In his ANC January 8 statement to be delivered, bizarrely, this Saturday, he might offer the way forward. But in his charm offensive earlier this week to placate the excluded (from ANC top leadership) Zulu nation and sovereign, he effectively did a Boris Johnson. The UK foreign secretary and leading Brexiteer offered during his country’s referendum the fatuous reassurance, “my policy on cake is pro having it and pro eating it”. He suggested that on exiting the EU, Britain could retain most of the advantages of membership without the disadvantages. But as his government is discovering with the thin gruel from Brussels, no Europe à la carte is on offer.
Ramaphosa must be aware of the economic reality that once you eat cake, you have no cake left. But he displayed no such public awareness in KwaZulu-Natal. Instead, he offered the bromide that land restoration without compensation will restore SA to some sort of prelapsarian, edenic paradise. Or maybe his Garden of Eden offer was an acknowledgement of the serpent that lurks in such greenery. For he was quick to qualify the promise with the ANC-approved mantra that this ideal state could not be achieved if it affected “agricultural production, food security or undermined the economy”.

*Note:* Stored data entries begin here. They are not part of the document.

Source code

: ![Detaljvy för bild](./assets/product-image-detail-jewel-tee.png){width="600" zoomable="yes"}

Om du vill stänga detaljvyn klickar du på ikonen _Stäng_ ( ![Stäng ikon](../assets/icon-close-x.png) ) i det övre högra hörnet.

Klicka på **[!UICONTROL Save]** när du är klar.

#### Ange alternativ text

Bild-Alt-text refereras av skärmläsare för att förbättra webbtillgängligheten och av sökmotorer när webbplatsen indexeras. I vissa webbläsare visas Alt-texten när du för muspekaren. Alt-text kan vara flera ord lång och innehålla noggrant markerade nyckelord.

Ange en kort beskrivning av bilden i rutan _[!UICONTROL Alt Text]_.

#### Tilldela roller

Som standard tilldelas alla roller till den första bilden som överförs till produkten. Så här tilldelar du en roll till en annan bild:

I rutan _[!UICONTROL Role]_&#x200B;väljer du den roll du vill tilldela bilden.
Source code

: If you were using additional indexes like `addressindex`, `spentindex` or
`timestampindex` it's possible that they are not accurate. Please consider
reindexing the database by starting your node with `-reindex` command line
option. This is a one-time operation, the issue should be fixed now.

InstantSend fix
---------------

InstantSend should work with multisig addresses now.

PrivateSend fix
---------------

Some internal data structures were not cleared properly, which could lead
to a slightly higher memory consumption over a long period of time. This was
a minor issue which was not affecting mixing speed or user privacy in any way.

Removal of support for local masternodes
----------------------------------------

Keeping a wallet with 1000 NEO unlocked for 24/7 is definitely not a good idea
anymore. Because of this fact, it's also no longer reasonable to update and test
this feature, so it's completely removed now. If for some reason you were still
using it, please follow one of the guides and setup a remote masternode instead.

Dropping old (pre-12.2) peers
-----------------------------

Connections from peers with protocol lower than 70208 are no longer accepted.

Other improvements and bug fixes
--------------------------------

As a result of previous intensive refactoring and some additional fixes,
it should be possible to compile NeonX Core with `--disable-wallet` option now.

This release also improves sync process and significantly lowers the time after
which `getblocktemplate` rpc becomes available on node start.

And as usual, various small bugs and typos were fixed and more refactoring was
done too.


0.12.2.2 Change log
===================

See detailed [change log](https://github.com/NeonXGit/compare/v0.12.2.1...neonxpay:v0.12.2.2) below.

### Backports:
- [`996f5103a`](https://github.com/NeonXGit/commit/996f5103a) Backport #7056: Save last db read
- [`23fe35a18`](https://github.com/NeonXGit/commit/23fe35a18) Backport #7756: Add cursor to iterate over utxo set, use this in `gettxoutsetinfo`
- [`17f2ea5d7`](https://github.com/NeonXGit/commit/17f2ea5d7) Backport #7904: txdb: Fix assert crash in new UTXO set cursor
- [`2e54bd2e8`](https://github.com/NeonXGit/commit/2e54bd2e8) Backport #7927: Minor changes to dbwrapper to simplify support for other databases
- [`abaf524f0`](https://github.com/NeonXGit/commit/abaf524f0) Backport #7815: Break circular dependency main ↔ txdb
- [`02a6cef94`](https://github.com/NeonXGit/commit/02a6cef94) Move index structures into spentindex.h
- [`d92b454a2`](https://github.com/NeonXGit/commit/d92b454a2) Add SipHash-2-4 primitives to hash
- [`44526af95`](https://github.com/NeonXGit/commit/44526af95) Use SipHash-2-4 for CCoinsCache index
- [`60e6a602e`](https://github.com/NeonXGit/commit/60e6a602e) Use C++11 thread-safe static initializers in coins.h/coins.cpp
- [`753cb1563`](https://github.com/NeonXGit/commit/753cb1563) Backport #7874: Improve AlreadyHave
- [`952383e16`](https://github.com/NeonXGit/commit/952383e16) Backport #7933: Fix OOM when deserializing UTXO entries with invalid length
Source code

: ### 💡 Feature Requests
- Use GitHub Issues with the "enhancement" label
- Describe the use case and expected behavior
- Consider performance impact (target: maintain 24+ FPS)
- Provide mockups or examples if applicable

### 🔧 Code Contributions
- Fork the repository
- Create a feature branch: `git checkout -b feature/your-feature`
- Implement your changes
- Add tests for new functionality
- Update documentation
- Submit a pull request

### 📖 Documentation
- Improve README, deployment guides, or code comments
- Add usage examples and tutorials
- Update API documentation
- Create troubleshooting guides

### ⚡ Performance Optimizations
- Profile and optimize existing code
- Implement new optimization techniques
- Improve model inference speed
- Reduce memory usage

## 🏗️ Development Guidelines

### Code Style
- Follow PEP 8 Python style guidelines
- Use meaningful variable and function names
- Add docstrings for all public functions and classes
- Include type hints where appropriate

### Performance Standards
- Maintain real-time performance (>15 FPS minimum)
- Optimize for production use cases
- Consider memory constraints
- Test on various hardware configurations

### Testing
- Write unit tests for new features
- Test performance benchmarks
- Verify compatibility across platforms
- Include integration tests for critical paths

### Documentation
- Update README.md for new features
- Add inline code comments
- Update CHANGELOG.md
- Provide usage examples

As the late Dene Smuts observed when the 1996 constitution was being finalised and the issue of land and expropriation nearly prevented its passage, “this was a clause which cut its own throat”. Back then the so-called land lobby produced a draft that the ANC initially adopted and which Smuts termed a “Trojan horse”: it allowed land reform to be undertaken without regard to the safeguards built into the interim (1993) constitution against uncompensated and arbitrary expropriation.
Smuts and I lobbied then Constitutional Assembly chairman Ramaphosa and his colleague Kader Asmal on the issue and we were hardly alone in beating a path to his door. Most economically literate people also knew — and lobbied — that without certainty around when and in what circumstances expropriation could occur, economic growth would evaporate.
At the time, Ramaphosa had shelved his presidential ambitions and was headed off to seek a fortune in business. He understood the imperatives and some of the sense of the 1993 clause was clawed back into the final version on property now enshrined in section 25 of the Constitution. But now as future president of the country, Ramaphosa heads a party that embraced a version of a property clause that truly does “cut its own throat”: it doubles down on uncertainty for property holders (including every direct or indirect investor in the JSE) but hedges the heightened expectations of the populist lobby by qualifying it with economic realities that cannot be met should it ever be implemented.
So on Saturday, Ramaphosa can decide if he wants to do a Johnson and suggest the cake can be eaten without reducing its size. But that leads to fatal paralysis and the avoidance of crossing his own Rubicon. He could also surprise by offering the truth and a reality dose. After all the delusional magical thinking of the Zuma years, that would be a real new start — and a reversal from the cliff.